- What to produce -
Starting with the line that has "pinky pip: (16, 169)" in the records below and stopping after the line that has "middle tip: (128, 192)", output every line exactly and nothing else; skip pictures.
[[ Given records, beginning ]]
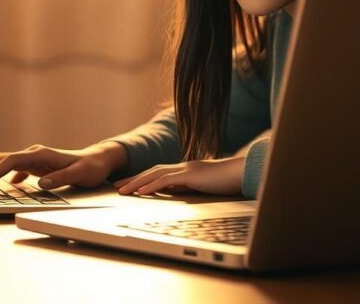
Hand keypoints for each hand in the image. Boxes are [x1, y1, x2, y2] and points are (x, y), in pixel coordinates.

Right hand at [0, 141, 128, 191]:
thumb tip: (41, 183)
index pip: (10, 161)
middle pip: (4, 161)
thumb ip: (61, 178)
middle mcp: (36, 153)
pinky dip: (6, 176)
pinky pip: (16, 169)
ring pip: (8, 164)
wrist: (99, 159)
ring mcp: (36, 158)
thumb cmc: (91, 168)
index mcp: (42, 154)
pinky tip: (5, 187)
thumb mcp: (80, 174)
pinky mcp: (38, 165)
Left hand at [114, 156, 244, 196]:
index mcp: (185, 170)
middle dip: (133, 179)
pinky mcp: (191, 175)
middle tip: (117, 187)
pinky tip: (142, 192)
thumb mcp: (203, 185)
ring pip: (155, 174)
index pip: (158, 173)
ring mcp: (186, 169)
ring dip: (137, 183)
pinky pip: (167, 180)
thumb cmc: (227, 181)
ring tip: (123, 191)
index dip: (142, 179)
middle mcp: (182, 167)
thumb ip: (188, 186)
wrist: (243, 173)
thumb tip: (173, 190)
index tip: (129, 186)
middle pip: (151, 171)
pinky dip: (152, 186)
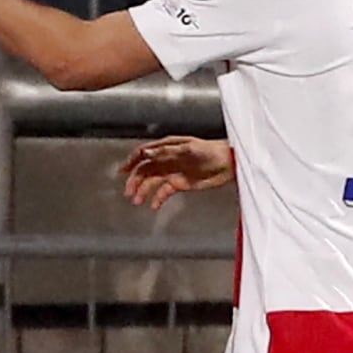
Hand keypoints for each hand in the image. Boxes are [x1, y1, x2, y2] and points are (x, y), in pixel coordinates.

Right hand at [118, 137, 234, 209]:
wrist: (230, 164)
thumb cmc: (212, 151)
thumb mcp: (188, 149)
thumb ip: (166, 152)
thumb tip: (146, 153)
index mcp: (168, 147)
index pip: (144, 153)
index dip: (131, 161)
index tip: (122, 171)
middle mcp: (167, 159)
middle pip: (144, 170)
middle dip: (135, 181)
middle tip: (128, 192)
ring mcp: (173, 172)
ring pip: (151, 182)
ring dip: (143, 191)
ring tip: (137, 201)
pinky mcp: (180, 184)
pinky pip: (164, 192)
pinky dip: (157, 199)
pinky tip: (153, 206)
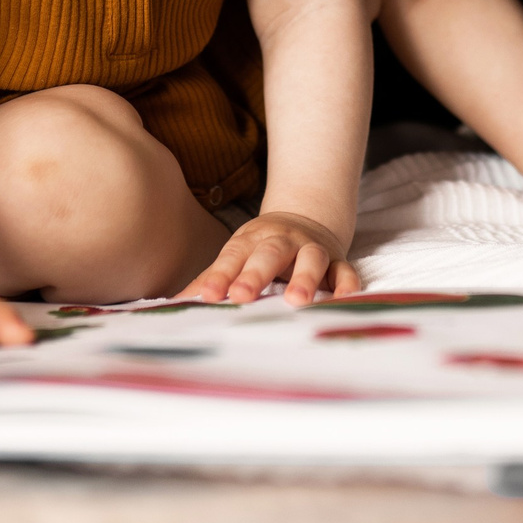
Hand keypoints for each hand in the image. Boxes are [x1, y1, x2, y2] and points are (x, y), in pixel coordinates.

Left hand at [181, 211, 361, 306]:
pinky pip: (345, 270)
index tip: (208, 296)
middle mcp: (282, 242)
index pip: (233, 257)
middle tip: (241, 296)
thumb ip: (211, 279)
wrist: (305, 220)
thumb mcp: (236, 256)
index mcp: (252, 241)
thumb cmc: (262, 249)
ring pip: (310, 259)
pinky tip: (344, 299)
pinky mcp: (338, 261)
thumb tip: (175, 302)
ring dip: (304, 277)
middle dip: (255, 275)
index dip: (220, 276)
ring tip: (296, 301)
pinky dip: (347, 283)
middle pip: (269, 254)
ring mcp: (312, 250)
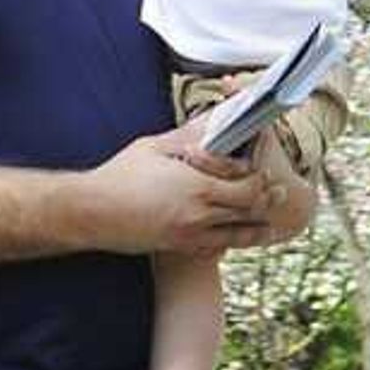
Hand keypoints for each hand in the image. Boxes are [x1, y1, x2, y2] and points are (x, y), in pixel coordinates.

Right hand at [79, 127, 273, 255]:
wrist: (90, 213)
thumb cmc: (117, 177)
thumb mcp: (154, 147)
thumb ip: (190, 136)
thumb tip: (214, 122)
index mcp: (198, 187)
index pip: (250, 184)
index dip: (262, 174)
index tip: (264, 165)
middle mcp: (200, 215)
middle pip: (252, 210)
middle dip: (268, 199)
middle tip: (278, 190)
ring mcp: (191, 235)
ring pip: (241, 235)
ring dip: (259, 225)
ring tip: (270, 219)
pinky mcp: (180, 247)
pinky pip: (218, 247)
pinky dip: (233, 240)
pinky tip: (237, 233)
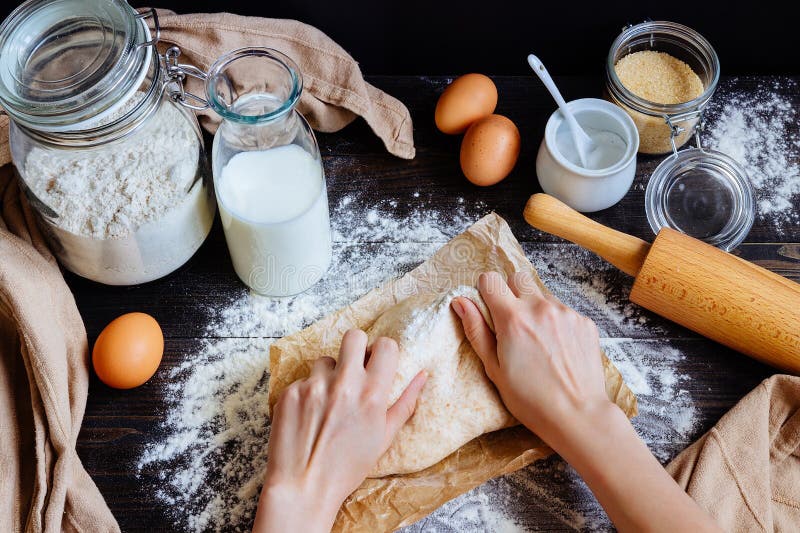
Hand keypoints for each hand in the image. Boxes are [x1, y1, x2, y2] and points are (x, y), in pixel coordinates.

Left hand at [252, 329, 426, 532]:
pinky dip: (307, 394)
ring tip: (327, 403)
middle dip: (356, 348)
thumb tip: (422, 375)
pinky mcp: (290, 392)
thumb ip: (405, 403)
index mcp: (372, 395)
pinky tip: (308, 417)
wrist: (303, 487)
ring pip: (325, 360)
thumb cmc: (347, 467)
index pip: (385, 346)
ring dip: (328, 375)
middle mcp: (344, 385)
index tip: (377, 364)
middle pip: (354, 336)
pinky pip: (303, 380)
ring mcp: (313, 386)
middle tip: (353, 368)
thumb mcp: (384, 437)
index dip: (383, 352)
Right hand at [453, 272, 720, 532]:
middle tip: (513, 324)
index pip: (491, 279)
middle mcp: (540, 308)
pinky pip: (563, 310)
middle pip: (517, 278)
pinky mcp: (584, 322)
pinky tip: (557, 349)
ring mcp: (565, 313)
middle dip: (511, 294)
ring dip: (535, 308)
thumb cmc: (531, 399)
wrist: (577, 415)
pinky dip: (556, 322)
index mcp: (512, 318)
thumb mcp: (494, 368)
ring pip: (542, 294)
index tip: (489, 309)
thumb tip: (460, 302)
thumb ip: (476, 330)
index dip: (486, 292)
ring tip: (538, 342)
[[ Given records, end ]]
- Your response -
pinky pip: (16, 169)
ring pip: (8, 164)
wrist: (99, 159)
ring mcp: (36, 158)
thumb cmc: (91, 168)
index mcp: (42, 154)
pinky tip: (5, 187)
thumb mcp: (80, 174)
pinky mcp: (38, 165)
Left hand at [114, 156, 244, 196]:
index mcp: (185, 170)
middle dip: (133, 179)
pinky mcp: (191, 175)
middle tip: (117, 187)
pinky tip: (142, 192)
thumb mcp: (203, 185)
ring pip: (155, 174)
index pip: (158, 173)
ring mcp: (186, 169)
ring dip: (137, 183)
pinky pip: (167, 180)
thumb cmc: (227, 181)
ring tip: (123, 191)
index dip: (142, 179)
middle mcp: (182, 167)
thumb ip: (188, 186)
wrist: (243, 173)
thumb tip: (173, 190)
index tip: (129, 186)
middle pip: (151, 171)
pinky dip: (152, 186)
Hand keypoints for each hand in the image. Boxes are [x1, y1, x2, y2] and points are (x, y), in pixel coordinates.

Right hand at [118, 137, 234, 209]:
wrist: (230, 164)
thumb cmc: (212, 151)
thumb mcp: (188, 149)
thumb ip: (166, 152)
thumb tip: (146, 153)
index mcp: (168, 147)
index pip: (144, 153)
index dip: (131, 161)
index tip: (122, 171)
middle mcp: (167, 159)
middle pip: (144, 170)
middle dip: (135, 181)
middle tip: (128, 192)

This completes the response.